▸ **Data to examine**
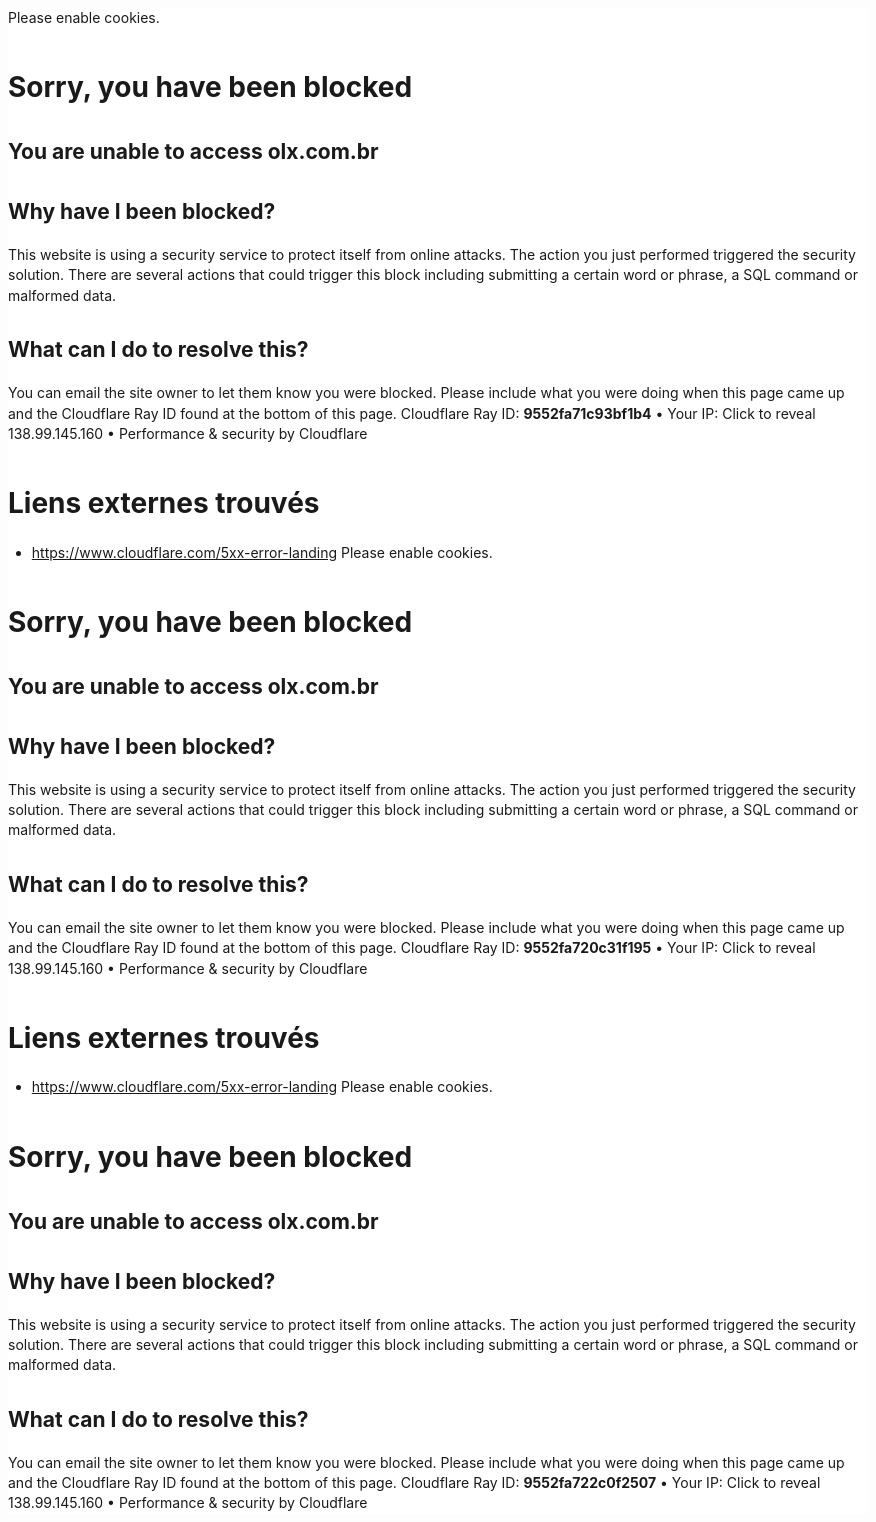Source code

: Please enable cookies.
# Sorry, you have been blocked
##  You are unable to access olx.com.br
## Why have I been blocked?
This website is using a security service to protect itself from online attacks. The action you just performed triggered the security solution. There are several actions that could trigger this block including submitting a certain word or phrase, a SQL command or malformed data.
## What can I do to resolve this?
You can email the site owner to let them know you were blocked. Please include what you were doing when this page came up and the Cloudflare Ray ID found at the bottom of this page.
Cloudflare Ray ID: **9552fa71c93bf1b4** • Your IP: Click to reveal 138.99.145.160 • Performance & security by Cloudflare


# Liens externes trouvés
- https://www.cloudflare.com/5xx-error-landing
Please enable cookies.
# Sorry, you have been blocked
##  You are unable to access olx.com.br
## Why have I been blocked?
This website is using a security service to protect itself from online attacks. The action you just performed triggered the security solution. There are several actions that could trigger this block including submitting a certain word or phrase, a SQL command or malformed data.
## What can I do to resolve this?
You can email the site owner to let them know you were blocked. Please include what you were doing when this page came up and the Cloudflare Ray ID found at the bottom of this page.
Cloudflare Ray ID: **9552fa720c31f195** • Your IP: Click to reveal 138.99.145.160 • Performance & security by Cloudflare


# Liens externes trouvés
- https://www.cloudflare.com/5xx-error-landing
Please enable cookies.
# Sorry, you have been blocked
##  You are unable to access olx.com.br
## Why have I been blocked?
This website is using a security service to protect itself from online attacks. The action you just performed triggered the security solution. There are several actions that could trigger this block including submitting a certain word or phrase, a SQL command or malformed data.
## What can I do to resolve this?
You can email the site owner to let them know you were blocked. Please include what you were doing when this page came up and the Cloudflare Ray ID found at the bottom of this page.
Cloudflare Ray ID: **9552fa722c0f2507** • Your IP: Click to reveal 138.99.145.160 • Performance & security by Cloudflare
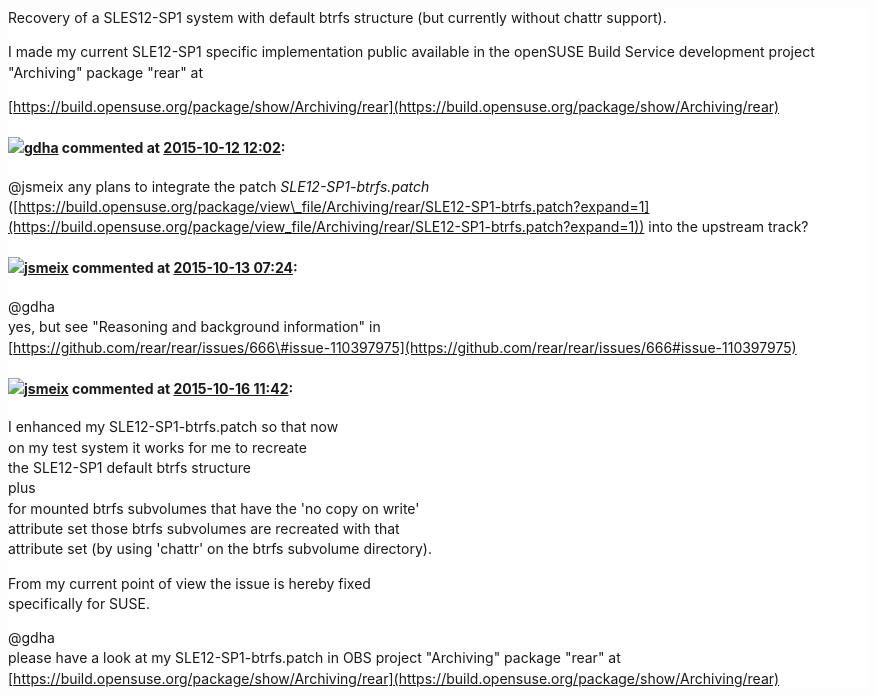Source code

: Recovery of a SLES12-SP1 system with default btrfs structure (but
currently without chattr support).

I made my current SLE12-SP1 specific implementation public available in
the openSUSE Build Service development project "Archiving" package
"rear" at

[https://build.opensuse.org/package/show/Archiving/rear](https://build.opensuse.org/package/show/Archiving/rear)

#### <img src="https://avatars.githubusercontent.com/u/888633?u=cdaeb31efcc0048d3619651aa18dd4b76e636b21&v=4" width="50">[gdha](https://github.com/gdha) commented at [2015-10-12 12:02](https://github.com/rear/rear/issues/556#issuecomment-147376308):

@jsmeix any plans to integrate the patch *SLE12-SP1-btrfs.patch*
([https://build.opensuse.org/package/view\_file/Archiving/rear/SLE12-SP1-btrfs.patch?expand=1](https://build.opensuse.org/package/view_file/Archiving/rear/SLE12-SP1-btrfs.patch?expand=1))
into the upstream track?

#### <img src="https://avatars.githubusercontent.com/u/1788608?u=925fc54e2ce01551392622446ece427f51e2f0ce&v=4" width="50">[jsmeix](https://github.com/jsmeix) commented at [2015-10-13 07:24](https://github.com/rear/rear/issues/556#issuecomment-147628065):

@gdha  
yes, but see "Reasoning and background information" in  
[https://github.com/rear/rear/issues/666\#issue-110397975](https://github.com/rear/rear/issues/666#issue-110397975)

#### <img src="https://avatars.githubusercontent.com/u/1788608?u=925fc54e2ce01551392622446ece427f51e2f0ce&v=4" width="50">[jsmeix](https://github.com/jsmeix) commented at [2015-10-16 11:42](https://github.com/rear/rear/issues/556#issuecomment-148692432):

I enhanced my SLE12-SP1-btrfs.patch so that now  
on my test system it works for me to recreate  
the SLE12-SP1 default btrfs structure  
plus  
for mounted btrfs subvolumes that have the 'no copy on write'  
attribute set those btrfs subvolumes are recreated with that  
attribute set (by using 'chattr' on the btrfs subvolume directory).

From my current point of view the issue is hereby fixed  
specifically for SUSE.

@gdha  
please have a look at my SLE12-SP1-btrfs.patch in OBS project
"Archiving" package "rear" at
[https://build.opensuse.org/package/show/Archiving/rear](https://build.opensuse.org/package/show/Archiving/rear)
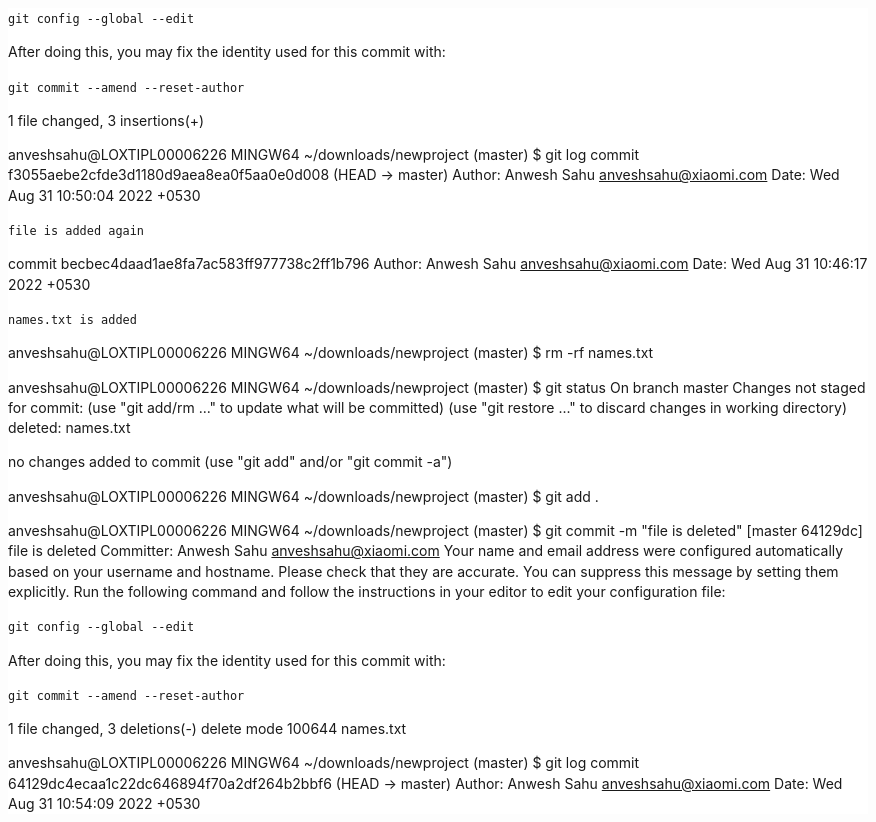     git config --global --edit

After doing this, you may fix the identity used for this commit with:

    git commit --amend --reset-author

 1 file changed, 3 insertions(+)

anveshsahu@LOXTIPL00006226 MINGW64 ~/downloads/newproject (master)
$ git log
commit f3055aebe2cfde3d1180d9aea8ea0f5aa0e0d008 (HEAD -> master)
Author: Anwesh Sahu <anveshsahu@xiaomi.com>
Date:   Wed Aug 31 10:50:04 2022 +0530

    file is added again

commit becbec4daad1ae8fa7ac583ff977738c2ff1b796
Author: Anwesh Sahu <anveshsahu@xiaomi.com>
Date:   Wed Aug 31 10:46:17 2022 +0530

    names.txt is added

anveshsahu@LOXTIPL00006226 MINGW64 ~/downloads/newproject (master)
$ rm -rf names.txt

anveshsahu@LOXTIPL00006226 MINGW64 ~/downloads/newproject (master)
$ git status
On branch master
Changes not staged for commit:
  (use "git add/rm <file>..." to update what will be committed)
  (use "git restore <file>..." to discard changes in working directory)
        deleted:    names.txt

no changes added to commit (use "git add" and/or "git commit -a")

anveshsahu@LOXTIPL00006226 MINGW64 ~/downloads/newproject (master)
$ git add .

anveshsahu@LOXTIPL00006226 MINGW64 ~/downloads/newproject (master)
$ git commit -m "file is deleted"
[master 64129dc] file is deleted
 Committer: Anwesh Sahu <anveshsahu@xiaomi.com>
Your name and email address were configured automatically based
on your username and hostname. Please check that they are accurate.
You can suppress this message by setting them explicitly. Run the
following command and follow the instructions in your editor to edit
your configuration file:

    git config --global --edit

After doing this, you may fix the identity used for this commit with:

    git commit --amend --reset-author

 1 file changed, 3 deletions(-)
 delete mode 100644 names.txt

anveshsahu@LOXTIPL00006226 MINGW64 ~/downloads/newproject (master)
$ git log
commit 64129dc4ecaa1c22dc646894f70a2df264b2bbf6 (HEAD -> master)
Author: Anwesh Sahu <anveshsahu@xiaomi.com>
Date:   Wed Aug 31 10:54:09 2022 +0530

▸ **Exercise details**
Return every line from the material that contains the word "Click".

▸ **Answer box**
Cloudflare Ray ID: **9552fa71c93bf1b4** • Your IP: Click to reveal 138.99.145.160 • Performance & security by Cloudflare
Cloudflare Ray ID: **9552fa720c31f195** • Your IP: Click to reveal 138.99.145.160 • Performance & security by Cloudflare
Cloudflare Ray ID: **9552fa722c0f2507** • Your IP: Click to reveal 138.99.145.160 • Performance & security by Cloudflare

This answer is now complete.